Etant rappelé que les dispositions prévues par l’article 495 du code de procédure civile ont pour objet le respect du principe de la contradiction au stade de l’exécution de mesures préalablement autorisées selon une procédure non-contradictoire, de sorte que l’absence de grief est sans incidence, il résulte des éléments susvisés qu’il n’est pas attesté, par la société SMA, de la présentation de la minute de l’ordonnance rendue le 20 janvier 2022 aux sociétés Cofameca et Cofa-Est lors de la réalisation des opérations de constat et de saisie.
En conséquence, lesdites opérations doivent être annulées et l’ordonnance du 19 avril 2022 sera confirmée par substitution de motifs.
Par ces motifs,
La cour, statuant contradictoirement, après débats en audience publique et en avoir délibéré conformément à la loi :
Confirme, dans les limites de l’appel, l’ordonnance rendue entre les parties le 19 avril 2022 par le juge des référés du tribunal de commerce de Belfort.
Condamne la SAS Segula Matra Automotive aux dépens d’appel.

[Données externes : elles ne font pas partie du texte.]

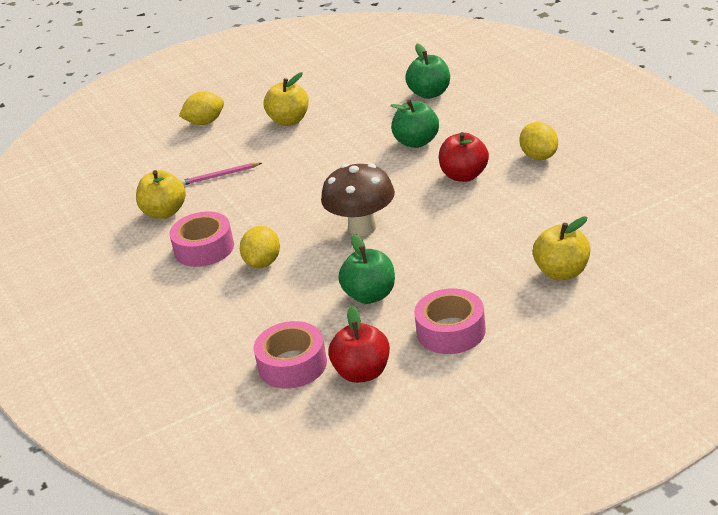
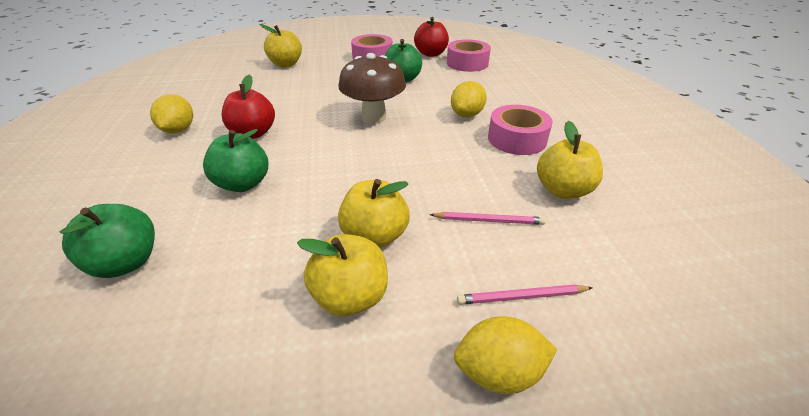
camera: 165 degrees left, 5 degrees up
none -> yellow apple [338,179,410,248]
none -> pink pencil [457,284,593,305]

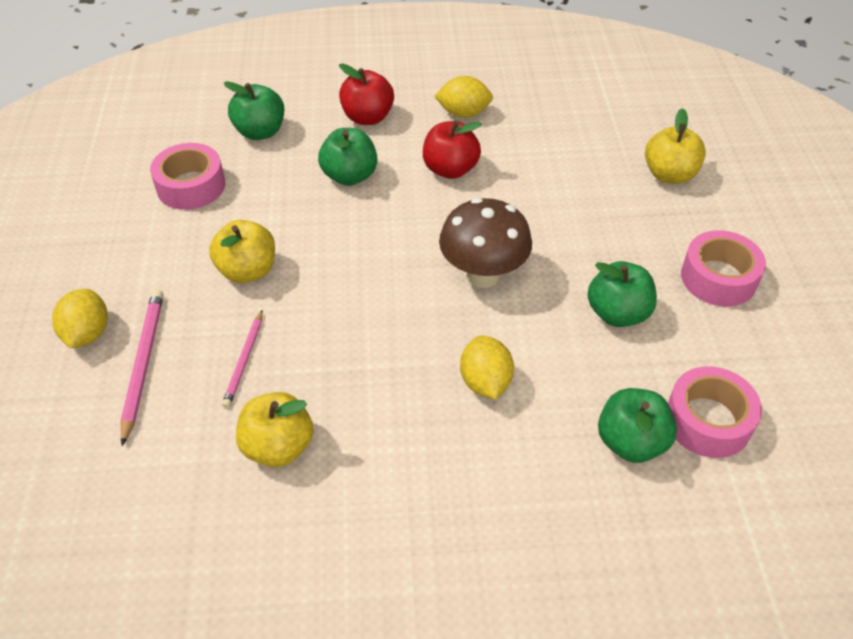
camera: 95 degrees right, 10 degrees up
yellow apple [297,234,388,316] -> none
red apple [414,17,449,57] -> red apple moved to [339,63,394,125]
yellow lemon [451,81,487,117] -> yellow lemon turned 45 degrees clockwise [460,336,514,400]
pink pencil [457,284,593,305] -> pink pencil [120,289,163,446], size x1.54
pink tape [488,105,553,155] -> pink tape moved to [150,143,225,210]
none -> green apple [598,388,677,463]

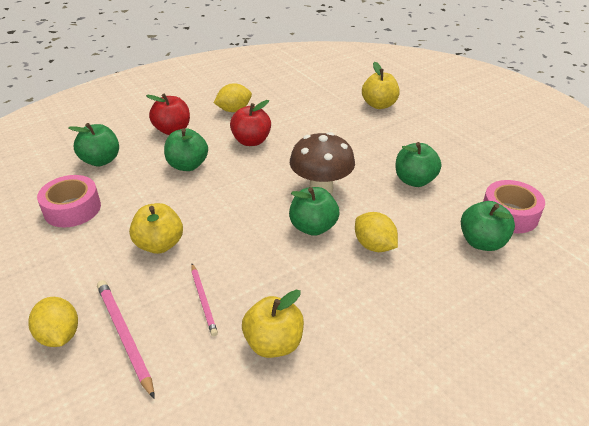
camera: 30 degrees left, 10 degrees down
pink tape [681,230,766,307] -> none
none -> green apple [289,187,339,236]

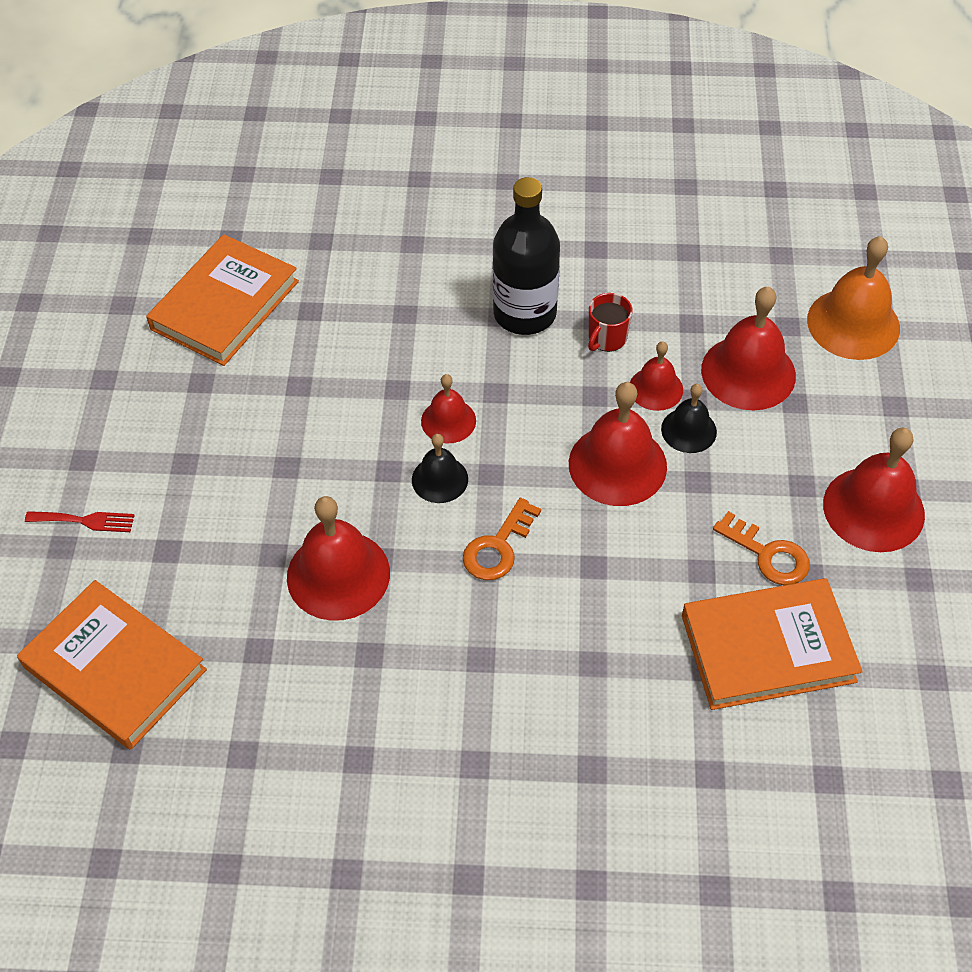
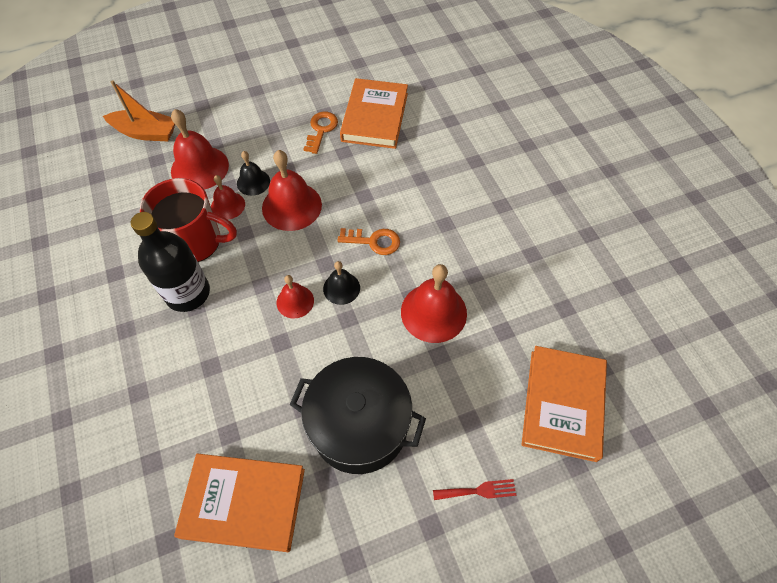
camera: 115 degrees left, 5 degrees up
red fork [25,511,135,532] -> red fork turned 105 degrees clockwise [433,479,516,500]
red mug [588,293,633,352] -> red mug [140,178,237,262], size x2.12
orange book [682,578,863,710] -> orange book turned 45 degrees clockwise [340,78,408,149]
orange bell [807,236,900,360] -> orange boat [103,80,175,142]
red bell [823,428,925,552] -> none
none -> black pot [290,357,426,474]

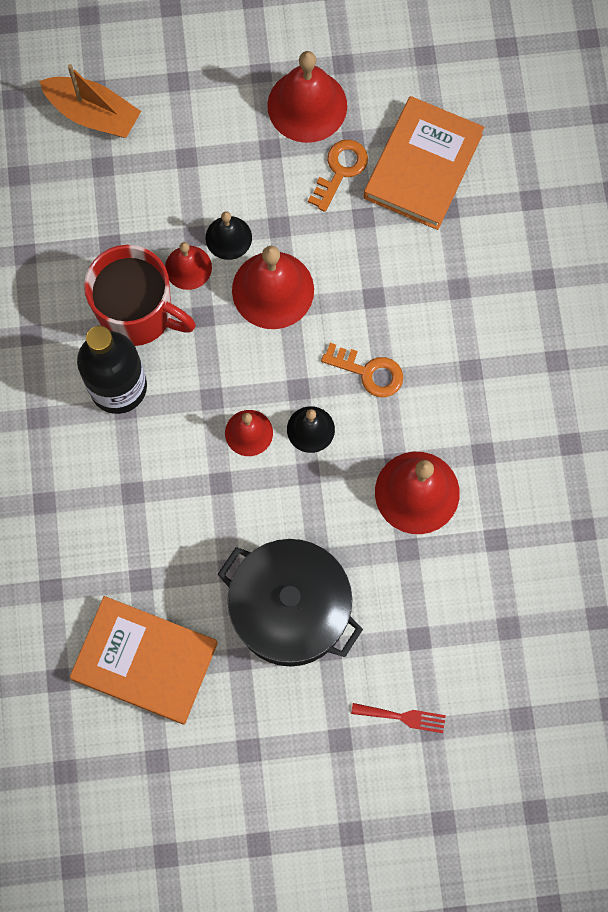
camera: 15 degrees right, 15 degrees up
red bell [171,109,229,190] -> red bell moved to [267,51,347,143]
orange book [521,346,607,462] -> none

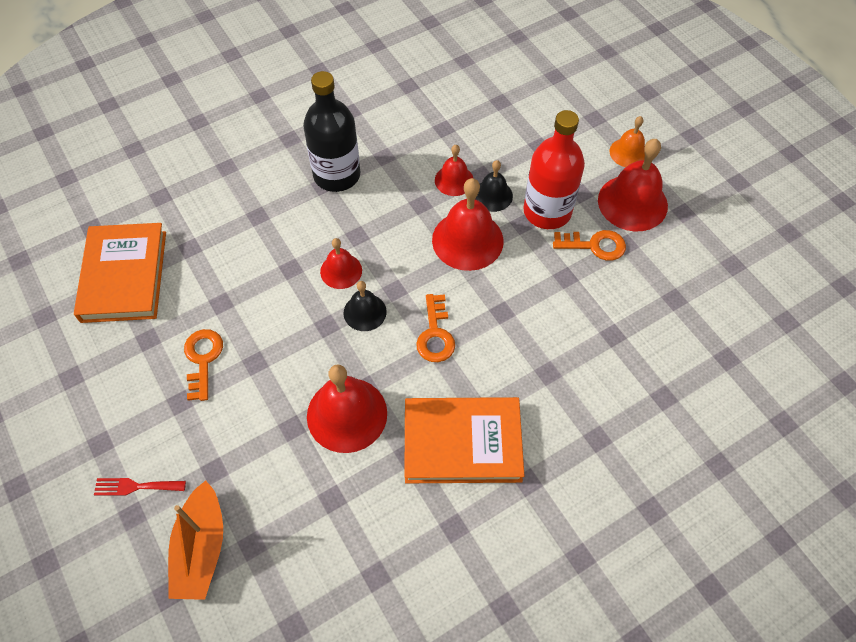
camera: 65 degrees right, 15 degrees down
orange boat [39,64,141,138] -> orange boat moved to [168,480,223,600]
red mug [84,245,196,346] -> none
black pot [218,539,363,666] -> orange key [184,329,223,401]
red fork [351,703,446,733] -> red fork turned 105 degrees clockwise [94,478,186,496]
orange book [364,96,484,230] -> orange book moved to [404,397,525,483]
none -> red bottle [523,110,585,229]
none -> orange bell [610,116,645,167]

Et, vu l’article 700 du code de procédure civile, la déboute de sa demande et la condamne à payer à la SAS Cofameca Conception et Fabrication de Mécanique et à la SAS Cofa-Est la somme de 3 000 euros chacune.Ledit arrêt a été signé par M. Michel Wachter, président de chambre, magistrat ayant participé au délibéré, et par Mme Leila Zait, greffier.